Gesundheitswesen 2016; 78 - A100
DOI: 10.1055/s-0036-1586610

Gender Transformative Health Promotion: Ein Ansatz für geschlechtergerechte Prävention und Gesundheitsförderung nach dem 2015 verabschiedeten Präventionsgesetz

I Jahn 1
  • 1Leibniz-Institut für Präventionsforschung und Epidemiologie BIPS, Bremen

Einleitung/Hintergrund: Nach dem Präventionsgesetz sollen die Leistungen der Krankenkassen den geschlechtsspezifischen Besonderheiten Rechnung tragen (§2b) bzw. geschlechtergerecht sein (§25). Zudem sollen Gesundheitsförderung und Prävention zur Verminderung sozialer und geschlechtsbezogener Ungleichheit beitragen (§20).

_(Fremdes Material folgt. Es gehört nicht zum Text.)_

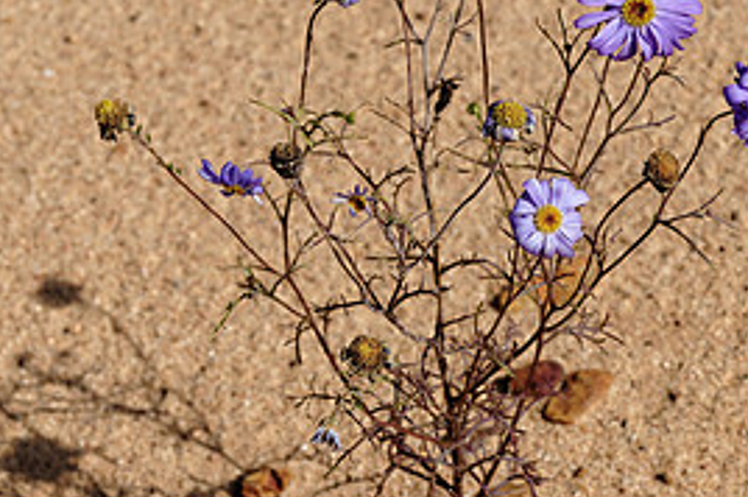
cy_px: 226
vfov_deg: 11.7
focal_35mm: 117
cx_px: 798
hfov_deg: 17.0
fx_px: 2428
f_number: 8
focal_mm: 36.25
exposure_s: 1/400
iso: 100
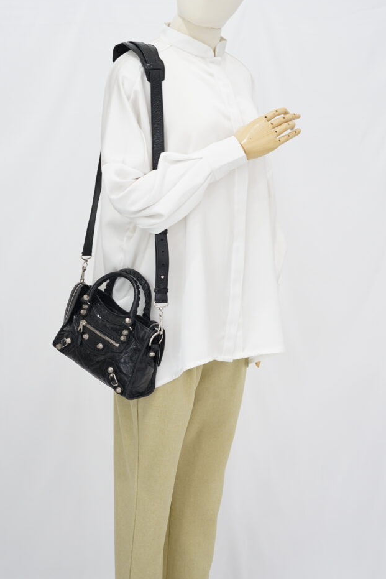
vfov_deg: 36.2
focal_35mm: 55
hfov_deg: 24.6
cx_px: 182
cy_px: 266
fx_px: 884
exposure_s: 1/10
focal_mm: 50
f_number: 6.3
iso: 640
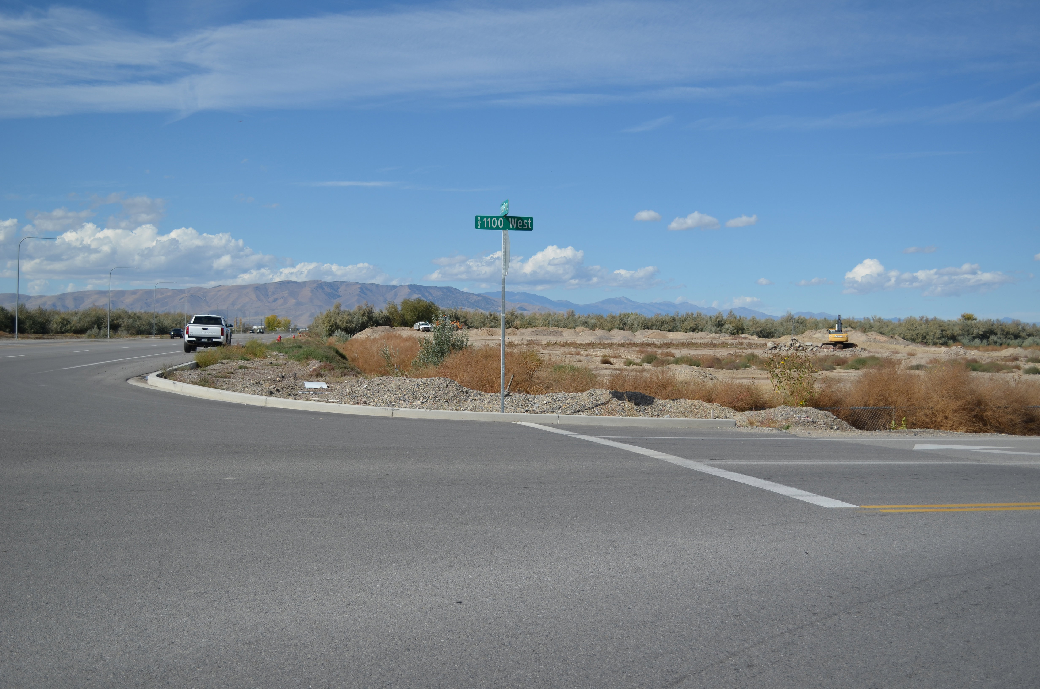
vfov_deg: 34.1
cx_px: 520
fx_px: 1124
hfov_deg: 49.6
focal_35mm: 39
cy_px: 344
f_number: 4.2
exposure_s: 1/1250
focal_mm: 26
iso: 100
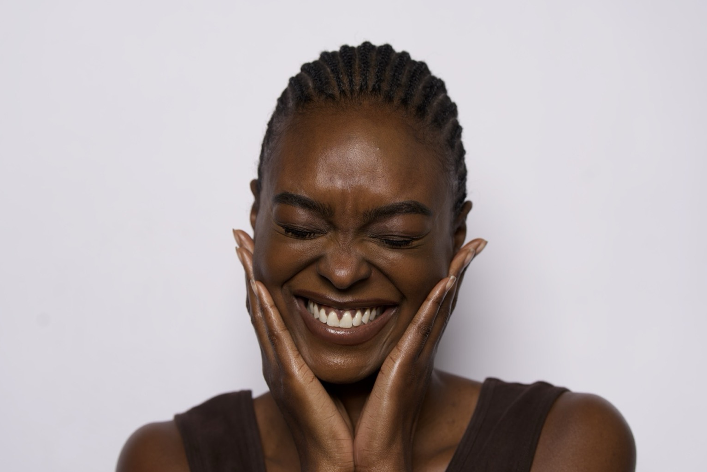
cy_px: 236
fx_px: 1434
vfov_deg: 18.7
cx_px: 343
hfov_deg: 27.7
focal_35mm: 73
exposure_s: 1/250
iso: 100
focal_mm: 70
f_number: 4.5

Ziel/Fragestellung: Es soll der kanadisch/australische Ansatz gender-transformativer Gesundheitsförderung im Hinblick auf die Umsetzung der im Präventionsgesetz formulierten Anforderungen und Ziele dargestellt und diskutiert werden.

Ergebnisse: Gender-transformative Health Promotion wurde in transdisziplinären Teams von Wissenschaftler*innen, Praktiker*innen und Politiker*innen in Kanada und Australien entwickelt [1]. Ziel war es, Gesundheitsförderung für Frauen und Mädchen effektiver zu gestalten. Ausgangspunkt ist der Zusammenhang von Geschlechterungleichheit in der Gesellschaft und geschlechtsbezogener Ungleichheit in der Gesundheit [2,3]. Das entwickelte Framework unterscheidet Angebote der Gesundheitsförderung nach ihrem Bezug auf Geschlechterungleichheit. Genderblinde bzw. genderungleiche Angebote ignorieren Geschlechterunterschiede oder stereotypisieren diese. Gendersensibel sind Angebote, die Geschlechterunterschiede adressieren. Kennzeichnend für gender-transformative Angebote ist es, Maßnahmen zu entwickeln, die die Verbesserung der Gesundheit und zugleich mehr Geschlechtergerechtigkeit zum Ziel haben. Dreh- und Angelpunkt dieses Konzeptes ist eine genderreflexive und stereotypen-sensible Praxis, die die Veränderung von geschlechtsspezifischen Risiko- und Gesundheitsverhalten und die damit verbundenen Geschlechternormen (Männlichkeit, Weiblichkeit) gleichermaßen in den Blick nimmt. In diesem Sinne sollten zum Beispiel Bewegungsprogramme empowerment-fördernd angelegt und Frauen/Mädchen und Männer/Jungen nicht stereotypisierend im Hinblick auf Geschlechterrollen (z.B. Frauen als Mütter, Männer als Familienernährer) angesprochen werden. Das Konzept wurde aus Frauensicht entwickelt, der Ansatz ist jedoch nicht auf Frauenperspektiven begrenzt. Bereits in den vorhandenen Handlungsempfehlungen sind männliche Perspektiven integriert. So wird empfohlen, Programme mit verschiedenen Angeboten, geschlechterspezifischen und geschlechtergemischten, aufzulegen. Dies ermöglicht, geschlechtsbezogene Unterschiede in Bedarfen und Bedürfnissen zu adressieren sowie vergleichend zu evaluieren. Wichtige Elemente des Konzepts sind Evidenzbasierung, Kultursensibilität, Handlungsorientierung und Partizipation.

Diskussion/Fazit: Das Konzept gender-transformative Gesundheitsförderung integriert die im Präventionsgesetz formulierten Ziele von Prävention und Gesundheitsförderung und kann als Rahmenmodell für die Umsetzung dienen. Es schließt an Konzepte von Geschlechtersensibilität in Epidemiologie und Public Health [4] ebenso an wie an Empfehlungen zur Berücksichtigung von Geschlecht im Rahmen des Querschnittsziels „Gesundheitliche Chancengleichheit“ [5].

Schlussfolgerungen/Praxisrelevanz: Das Konzept gender-transformativer Gesundheitsförderung liefert einen Handlungsrahmen für eine nicht stereotypisierende auf die Verminderung sozialer, geschlechtsbezogener und gesundheitlicher Ungleichheit gerichteter Programme im Rahmen des Präventionsgesetzes. Referenzen beim Verfasser.